* **Problems and tasks**:
**a)** According to the article on the novel Last Summer, on which island do the three adolescents spend the summer?
**b)** Write the text that follows the last sentence of the article on the novel Last Summer.

* **Extract**:
Last Summer
- Doubleday 1st Edition (hardcover)
- Author: Evan Hunter
- Language: English
- Genre: Psychological thriller Coming of age
- Publisher: Doubleday
- Publication date: 1968
- Publication place: United States
- ISBN: 9789997517210 (hardcover edition)
- OCLC: 1035915177
- Followed by: Come Winter (sequel)

= Last Summer (novel) =

1968 coming-of-age novel by Evan Hunter

Last Summer is a 1968 American coming-of-age psychological thriller novel by Evan Hunter. The book loosely chronicles a summer on Fire Island shared by three affluent but troubled adolescents who become increasingly cruel and hedonistic as they experiment with drugs, sex, bizarre social pranks and alcohol, leading them to eventually commit a heinous act against a companion of theirs. The book was adapted into a film by the same title in 1969, and was followed by a sequel, Come Winter, in 1973. The character David's name is changed to Dan in the film adaptation.

* **Provided records**:
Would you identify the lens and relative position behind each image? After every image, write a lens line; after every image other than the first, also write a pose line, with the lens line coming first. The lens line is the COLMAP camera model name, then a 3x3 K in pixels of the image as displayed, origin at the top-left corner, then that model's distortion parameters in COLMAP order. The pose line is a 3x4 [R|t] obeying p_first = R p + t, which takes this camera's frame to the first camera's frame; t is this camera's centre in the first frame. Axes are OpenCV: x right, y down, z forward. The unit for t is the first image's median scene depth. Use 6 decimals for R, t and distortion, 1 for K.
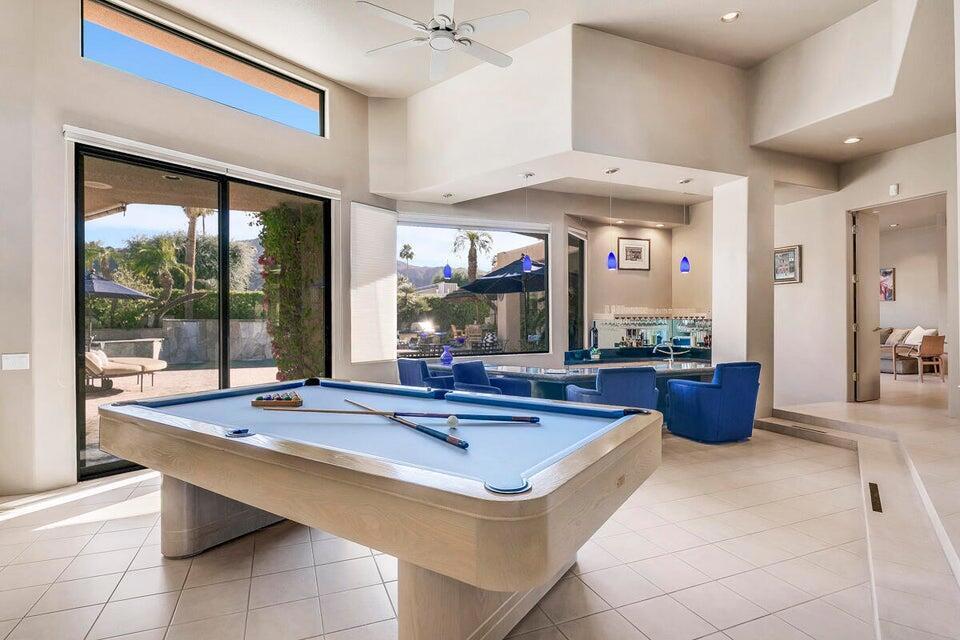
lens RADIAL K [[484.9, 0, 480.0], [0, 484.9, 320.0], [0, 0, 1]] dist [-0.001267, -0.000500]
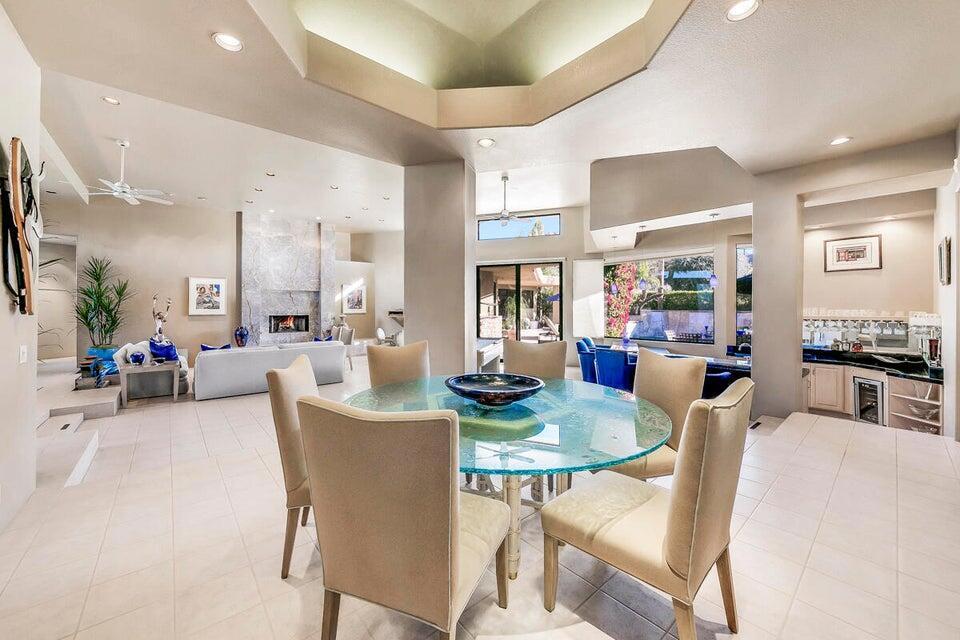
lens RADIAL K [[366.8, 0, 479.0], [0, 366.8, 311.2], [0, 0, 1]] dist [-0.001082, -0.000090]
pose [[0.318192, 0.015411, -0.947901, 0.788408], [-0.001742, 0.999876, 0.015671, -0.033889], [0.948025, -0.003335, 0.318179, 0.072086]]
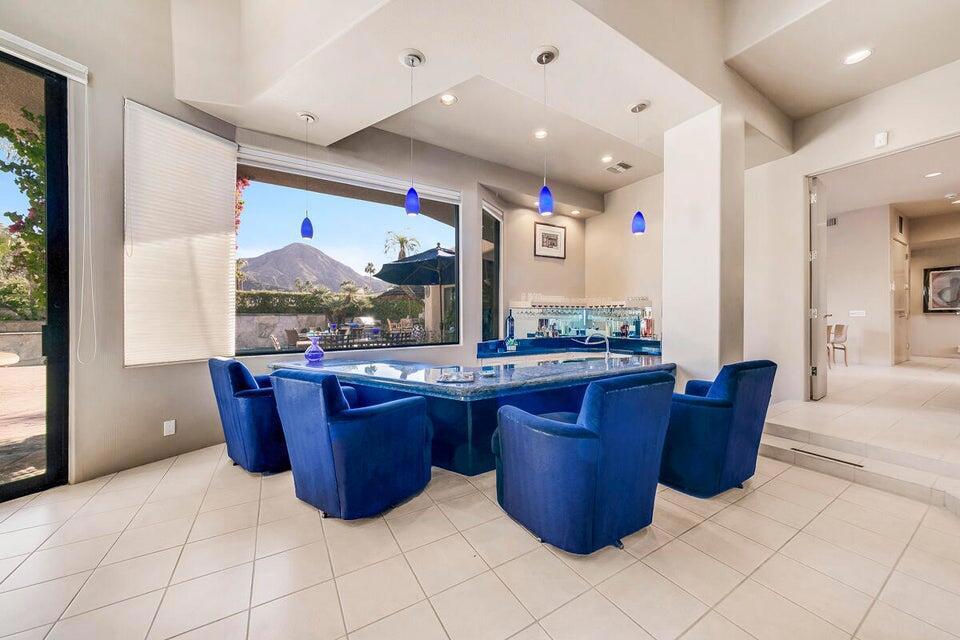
* * *
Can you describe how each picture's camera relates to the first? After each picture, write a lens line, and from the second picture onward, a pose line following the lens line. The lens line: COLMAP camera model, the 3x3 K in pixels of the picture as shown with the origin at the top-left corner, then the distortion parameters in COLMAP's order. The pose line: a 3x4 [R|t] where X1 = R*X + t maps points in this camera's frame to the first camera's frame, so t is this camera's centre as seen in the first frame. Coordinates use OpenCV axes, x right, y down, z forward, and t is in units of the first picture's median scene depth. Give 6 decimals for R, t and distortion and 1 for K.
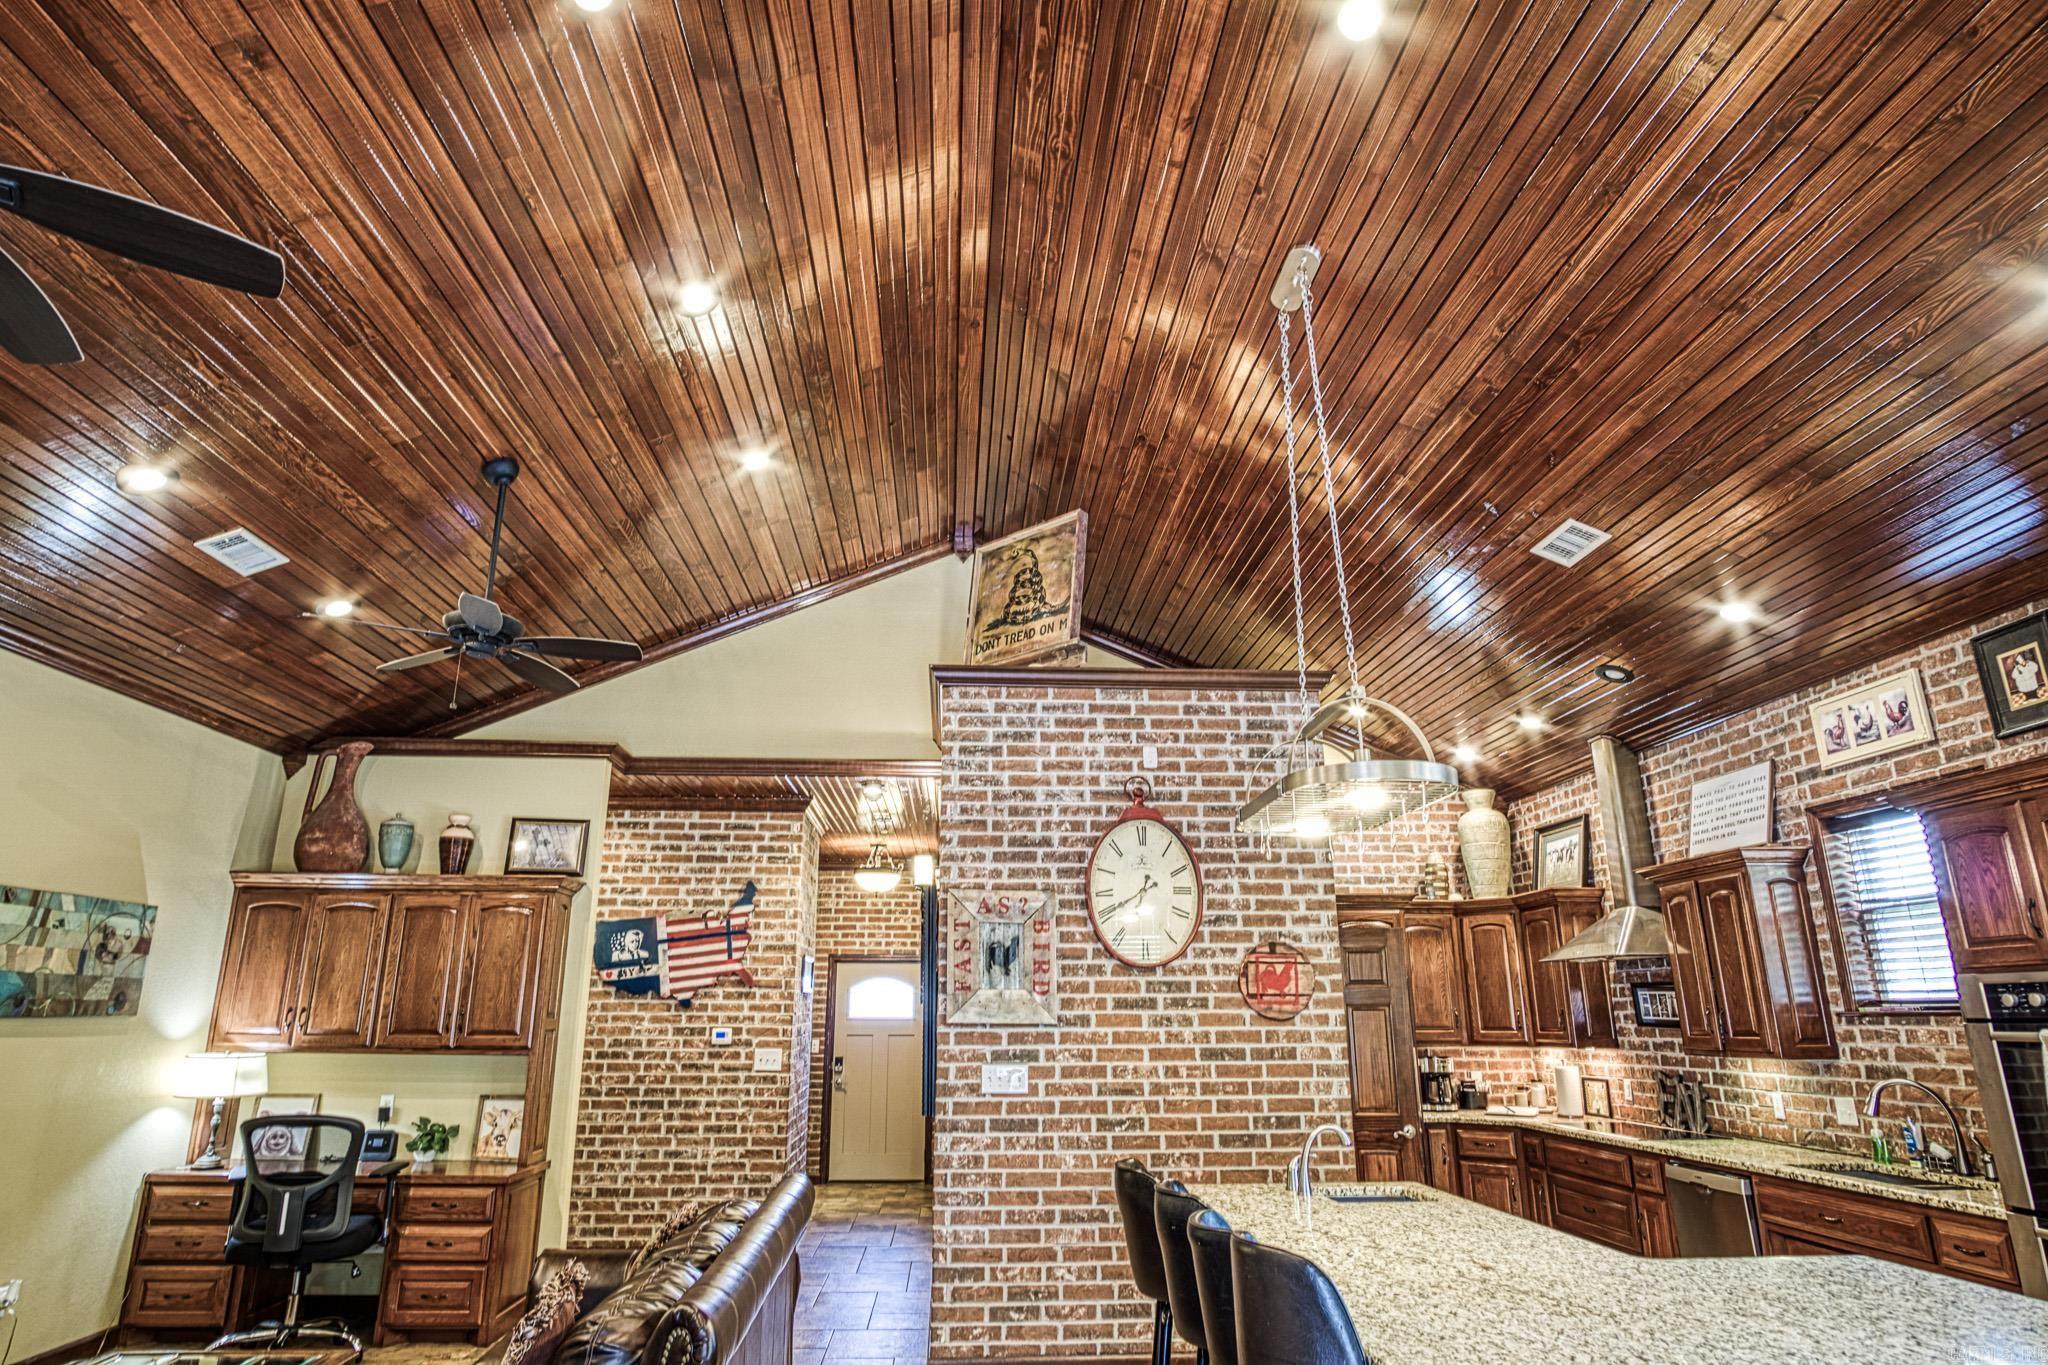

* **Results for each task**:
**a)** Fire Island.

**b)**
==Plot==
Shy, reserved unreliable narrator Peter reflects upon his recent summer vacation on Fire Island, which he spent with David, a childhood friend, and Sandy, a mysterious, eccentric and manipulative girl who bonds with Peter and David after they aid her in saving the life of an injured seagull that Sandy rescues on the beach. The boys are enamoured with the physically-attractive and fun-loving, hedonistic Sandy and their meeting quickly becomes an intense friendship during which the trio consume beer and share deep secrets about one another. Their affluent urban parents, on vacation in the nearby cottages, largely ignore them and engage in their own hedonistic pursuits; Sandy confides in the boys that her stepfather, a man nicknamed "Snow White" for his pallid skin, molested her when nobody was looking and made lecherous remarks at her. Peter and David are shocked at Sandy's casual sexuality, such as taking her bikini top off in front of them, and they engage in casual foreplay and other sexual games with her while also exploring the beach and nearby forest, boating, swimming and teaching Sandy's "pet" seagull to fly. A homely, conservative and socially-awkward youth named Rhoda, also on vacation with her father, pesters the other three teens about being cruel to the seagull, but they snub her.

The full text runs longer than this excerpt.